The panel has pulled together an initial £1 million tranche of funding. It will work with suppliers, NGOs and independent experts in supply chain assurance to develop an approach that meets the pressing needs of industry today.

Traceability within the cotton supply chain will soon become a market ‘must’ with legislators on both sides of the Atlantic moving to toughen rules. New rules presented this March by the European Commission aim to better protect consumers against false environmental claims and introduce a ban on greenwashing.

For example, sellers will not be allowed to put a sustainability label on their product if there is no certification or recognition by a public authority for it. It also prohibits sellers from making generic environmental claims such as ‘eco-friendly’ or ‘green’ if they cannot demonstrate environmental performance.

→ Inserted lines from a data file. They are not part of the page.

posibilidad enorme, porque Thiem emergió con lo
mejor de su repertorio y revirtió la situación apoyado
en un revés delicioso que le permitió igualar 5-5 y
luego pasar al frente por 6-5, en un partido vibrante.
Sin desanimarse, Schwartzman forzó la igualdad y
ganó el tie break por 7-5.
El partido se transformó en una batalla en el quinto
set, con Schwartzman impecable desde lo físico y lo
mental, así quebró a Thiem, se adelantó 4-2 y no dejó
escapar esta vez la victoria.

The Better Cotton Traceability Panel will address all aspects of the cotton supply chain, from farmers in the field through production to the consumer. Better Cotton has gathered input from more than 1,500 organisations so far that have made it clear that traceability is business-critical across the whole industry but also that retailers and brands need to integrate sustainability and traceability into their standard business practices.

Findings from this research highlighted that 84% indicated a business ‘need to know’ where the cotton in their products was grown. In fact, four in five suppliers surveyed sought the benefit of an enhanced traceability system. Currently only 15% of apparel companies claim to have full visibility of the raw materials that go into their products according to a recent study by KPMG.